Der 19jährige Victor stammt aus der Provinz und besucht im zweiten Jahr eine Vorbereitungsklasse an einem Lycée in Paris. Wenn er den Concours, die Auswahlprüfung, besteht, bekommt er einen Studienplatz an einer der renommierten Grandes Ecoles, der Ecole Normale Superieur. Diese Schulen absolviert die französische Elite. Victor stammt aus einfachen Verhältnissen und verfügt nicht über die Codes in Bezug auf Herkunft, Bildung, Sprache und Kleidung, die ihm Zugang zu den betuchteren bürgerlichen Kreisen ermöglichen würden. Er ist völlig isoliert und widmet sich einzig und allein seinen Studien. Wider Erwarten sind seine Leistungen gut genug für das zweite Vorbereitungsjahr. Irgendwann lernt er den jungen Mathieu im Jahrgang unter ihm kennen, der offensichtlich das Gleiche erlebt wie er selbst. Sie rauchen zusammen und wechseln ein paar Worte. Victor kann sich eine Freundschaft mit ihm vorstellen und will ihn zu seinem Geburtstag einladen. Doch ehe es dazu kommt, begeht Mathieu Selbstmord, indem er in der Schule über ein Geländer in die Tiefe springt. Der berüchtigte Französischlehrer Clauzet hat ihn einmal zu oft gedemütigt. Dieses Ereignis verändert Victors Leben vollkommen. Auf einmal gilt er als der Freund des Opfers und wird sichtbar und beliebt. Die anderen suchen den Kontakt zu ihm, Mädchen interessieren sich für ihn, und der Star des Jahrgangs, der homosexuelle Paul, freundet sich mit ihm an, lädt ihn sogar zu sich nach Hause in die riesige Wohnung mit Blick auf den Jardin du Luxembourg ein. Victor, der außerhalb in einer Unterkunft für Studenten in Nanterre wohnt, lernt eine neue Welt kennen, hat plötzlich ein soziales Leben. Er ist sich sehr wohl der Tatsache bewusst, dass er von Mathieus Tod profitiert. Durch die vielen Ablenkungen werden seine Leistungen schlechter, so dass er keine Aussichten auf Bestehen des Concours hat. In dieser Zeit lernt er Patrick Lestaing, Mathieus Vater kennen. Victor und Patrick Lestaing kommen sich immer näher und werden zu einem Ersatzvater und Ersatzsohn, was ihnen hilft, mit dem Verlust fertig zu werden. Victor hat inzwischen beschlossen, einen anderen Weg einzuschlagen, sich zu entziehen, weil er empört ist über den Umgang der Schule mit dem Selbstmord: Nichts hat sich geändert, nicht am gnadenlosen Wettbewerb und auch nicht im Umgang der Lehrer mit ihren Schülern.
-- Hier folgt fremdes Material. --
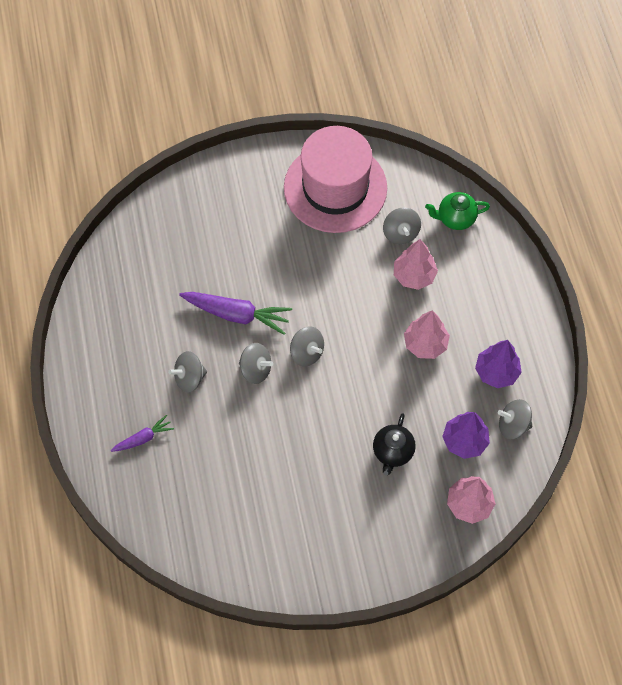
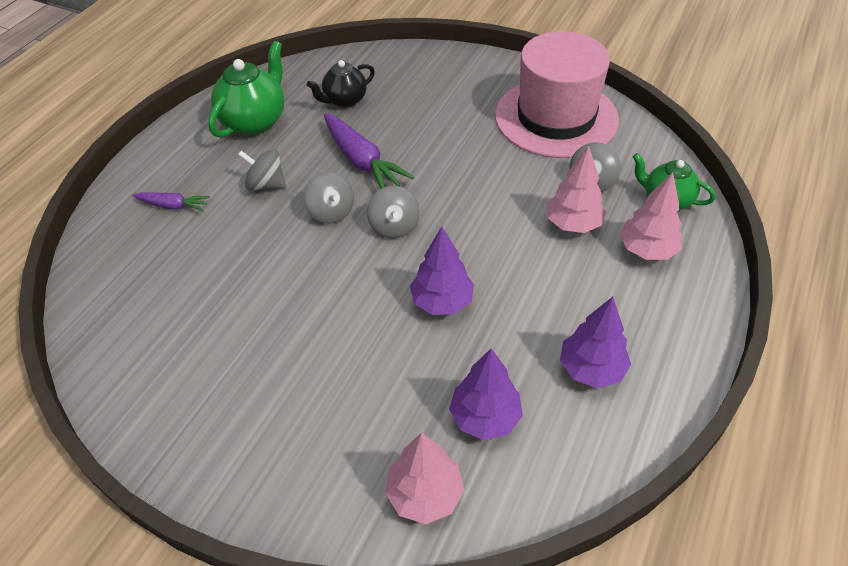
camera: 40 degrees right, 15 degrees down
(123, 330) = (255, 121): none -> green teapot
(383, 386) = (442, 302): none -> purple tree
(392, 452) = (389, 372): black teapot -> black teapot (345, 100)
(425, 344) = (528, 291): pink tree -> pink tree (647, 250)
(513, 425) = (564, 441): grey spinning top -> none

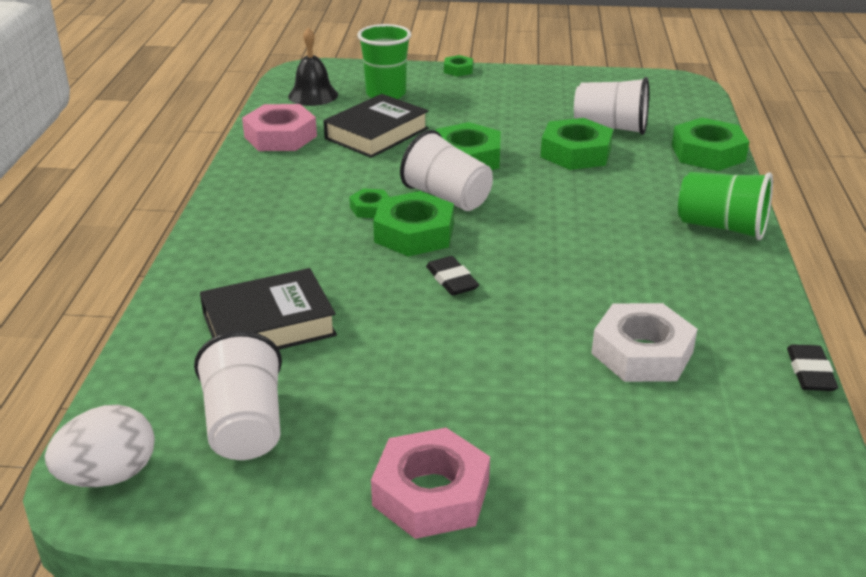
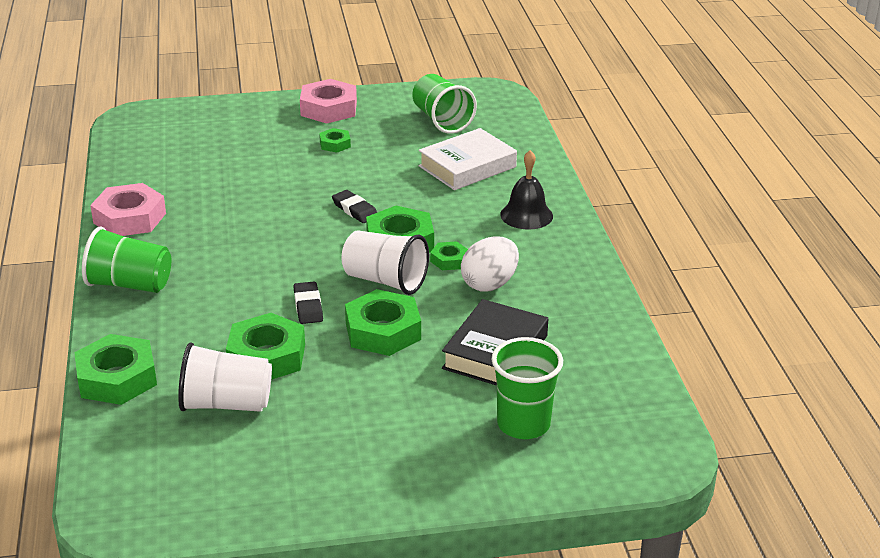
camera: 165 degrees right, 0 degrees up
(109, 476) = (494, 96): white egg -> white egg (489, 284)
(245, 426) = (441, 120): white cup -> green cup
(269, 324) = (467, 166): black book -> white book
(280, 136) = (595, 332): pink nut -> pink nut (129, 218)
(313, 95) = (613, 407): black bell -> black bell (526, 215)
(458, 70) = (450, 498): green nut -> green nut (335, 144)
(642, 353) = (213, 181): white nut -> none
(810, 372) = (103, 184): black eraser -> black eraser (308, 306)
Am Beispiel von Victor und Mathieu zeigt Blondel exemplarisch, was es für junge Menschen bedeutet, ihr Milieu zu verlassen und mit Entwurzelung und Ausgrenzung zurecht zu kommen. Er behandelt dabei Themen wie Freundschaft, familiäre Beziehungen und den Konkurrenzkampf unter den Schülern. Der Autor hat diesen Roman im Alter von 50 Jahren veröffentlicht. Bei einer Präsentation seines Buches ließ er durchblicken, dass diese Geschichte autobiografische Züge hat, dass er sie sein ganzes Leben hat aufschreiben wollen. Nach eigener Aussage weckt ihn der bewusste Schrei, der im Roman mehrfach erwähnt wird, noch immer regelmäßig.
Mir hat “Ein Winter in Paris“ sehr gut gefallen – genauso gut wie “Et rester vivant“ und “06h41“.